Toujours au rez-de-chaussée, la poète, dramaturge et comédienne Marjolaine Beauchamp s’apprête à livrer sa troisième performance de la soirée. Après avoir participé au spectacle poétique des éditions de l’Écrou et à une soirée de poésie à la microbrasserie Gainsbourg, on peut certainement dire que l’invitée d’honneur de ce 39e Salon du livre de l’Outaouais profite pleinement de sa fin de semaine. C’est l’auteur-compositeur-interprète Francis Faubert qui accompagne Beauchamp dans cette performance, comme le veut la tradition depuis le lancement du recueil Fourrer le feu en 2016.

Loïse Lavallée

Les doyens de la poésie locale ont élu domicile à l’étage, dans des ambiances et décors chaleureux. Guy Jean est confortablement assis sur le lit de la chambre des maîtres et nous livre « J’écris sur ton ventre », tandis qu’au salon, Loïse Lavallée nous fait la lecture des textes tirés des recueils « Une faim de louve » et « Le muscle de l’étreinte ».

Lisa L’Heureux

Quelques mètres plus loin, les auteurs Lisa L’heureux et Yves Turbide nous accueillent au coeur de l’espace intime de l’écriture : une minuscule pièce dans laquelle on ne retrouve qu’une chaise et une simple table pour écrire. Lisa L’heureux s’installe sur cette table, lance une musique d’ambiance et lit  Scratcher la surface à la faible lueur d’une lampe de travail.

C’est la voix de la slameuse et dramaturge Josianne T Lavoie qui nous appelle dans le vaste atelier vide. La jeune auteure réussit un tour de force en installant une ambiance de proximité dans une pièce aussi froide. Avec un carnet et un bout de fil, Lavoie identifie une « cible » pour lui livrer directement son texte dans un geste continuel de va-et-vient entre le récepteur et elle.

Josianne T. Lavoie

La plus grande surprise nous attend dans une grande salle de bain, derrière le rideau de douche.
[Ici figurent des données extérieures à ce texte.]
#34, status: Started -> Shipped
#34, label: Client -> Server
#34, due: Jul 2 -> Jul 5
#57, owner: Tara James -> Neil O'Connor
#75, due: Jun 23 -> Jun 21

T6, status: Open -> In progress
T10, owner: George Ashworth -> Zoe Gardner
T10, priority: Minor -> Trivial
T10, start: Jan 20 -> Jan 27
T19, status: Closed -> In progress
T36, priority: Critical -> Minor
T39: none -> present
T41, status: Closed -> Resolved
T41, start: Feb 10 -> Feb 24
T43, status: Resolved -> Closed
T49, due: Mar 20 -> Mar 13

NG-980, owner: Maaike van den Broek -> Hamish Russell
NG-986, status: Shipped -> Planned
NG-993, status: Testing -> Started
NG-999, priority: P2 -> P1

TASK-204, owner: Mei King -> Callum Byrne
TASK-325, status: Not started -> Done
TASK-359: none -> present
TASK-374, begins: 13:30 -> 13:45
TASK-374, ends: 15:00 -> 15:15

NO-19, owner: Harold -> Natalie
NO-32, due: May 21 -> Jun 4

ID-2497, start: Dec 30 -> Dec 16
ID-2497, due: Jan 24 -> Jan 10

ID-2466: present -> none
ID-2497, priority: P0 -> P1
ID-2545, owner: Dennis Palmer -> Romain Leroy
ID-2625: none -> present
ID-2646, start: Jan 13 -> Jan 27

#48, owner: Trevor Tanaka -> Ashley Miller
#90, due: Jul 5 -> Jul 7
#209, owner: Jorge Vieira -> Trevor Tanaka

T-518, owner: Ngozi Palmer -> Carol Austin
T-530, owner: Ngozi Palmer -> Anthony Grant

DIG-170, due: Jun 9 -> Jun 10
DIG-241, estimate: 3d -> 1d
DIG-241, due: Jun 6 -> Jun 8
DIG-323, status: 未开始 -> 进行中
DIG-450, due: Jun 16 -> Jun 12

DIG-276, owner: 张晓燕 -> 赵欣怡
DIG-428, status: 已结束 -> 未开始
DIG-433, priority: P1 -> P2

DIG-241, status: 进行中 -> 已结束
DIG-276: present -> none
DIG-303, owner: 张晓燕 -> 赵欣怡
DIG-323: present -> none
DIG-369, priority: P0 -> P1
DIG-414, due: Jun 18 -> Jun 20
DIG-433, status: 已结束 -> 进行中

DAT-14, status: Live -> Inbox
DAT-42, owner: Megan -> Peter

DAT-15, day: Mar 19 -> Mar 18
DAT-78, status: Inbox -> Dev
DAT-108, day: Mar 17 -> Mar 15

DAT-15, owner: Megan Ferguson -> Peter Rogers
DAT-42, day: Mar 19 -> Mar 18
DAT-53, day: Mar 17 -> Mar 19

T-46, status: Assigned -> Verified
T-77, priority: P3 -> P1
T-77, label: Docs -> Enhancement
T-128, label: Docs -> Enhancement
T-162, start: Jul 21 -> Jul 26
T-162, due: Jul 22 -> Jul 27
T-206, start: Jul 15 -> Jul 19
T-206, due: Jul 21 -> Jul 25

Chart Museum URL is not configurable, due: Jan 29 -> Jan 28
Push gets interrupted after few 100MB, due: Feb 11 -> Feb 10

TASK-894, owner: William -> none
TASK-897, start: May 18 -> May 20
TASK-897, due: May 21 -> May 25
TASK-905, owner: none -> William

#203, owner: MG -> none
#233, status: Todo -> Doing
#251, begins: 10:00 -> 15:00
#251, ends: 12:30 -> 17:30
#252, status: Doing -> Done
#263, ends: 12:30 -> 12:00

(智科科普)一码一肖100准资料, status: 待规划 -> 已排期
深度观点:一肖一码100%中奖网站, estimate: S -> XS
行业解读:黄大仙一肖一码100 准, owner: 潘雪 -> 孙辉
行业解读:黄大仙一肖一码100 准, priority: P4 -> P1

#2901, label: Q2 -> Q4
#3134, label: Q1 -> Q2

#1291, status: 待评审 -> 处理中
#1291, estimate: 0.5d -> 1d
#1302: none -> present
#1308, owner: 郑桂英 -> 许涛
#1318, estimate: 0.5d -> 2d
Le poète Gabriel Robichaud nous attend patiemment, assis sur une chaise de bois installée dans la baignoire sur pattes. Dès que la porte se ferme, l’auteur acadien se dévoile et nous livre un texte inédit, avec toute la fougue qu’on lui connait.

Cette fin de soirée riche en mots et en émotions se termine dans le sous-sol caverneux de la Maison Fairview. L’éclairage bleuté et l’ambiance sonore appuient l’allure hantée de cette pièce, la plus mystérieuse du parcours. JF No et Alexandre Deschênes ont réussi à créer une bulle dans laquelle on souhaite passer la nuit entière. Grâce à leurs textes fêlés aux accents trash, tirés du répertoire de No et du recueil Buckingham Palace de Deschênes (2017), nous sommes exposés à une tout autre perception de l’érotisme. Ce qui se passe dans le sous-sol confirme que cette nuit de la poésie en avait à offrir pour tous les goûts.

JF No

Il est presque une heure. Le public enfiévré est relâché dans les jardins gelés entourant la villa italianisante. Une chose est claire pour tout le monde : ce rendez-vous sera beaucoup plus qu’une aventure d’un soir.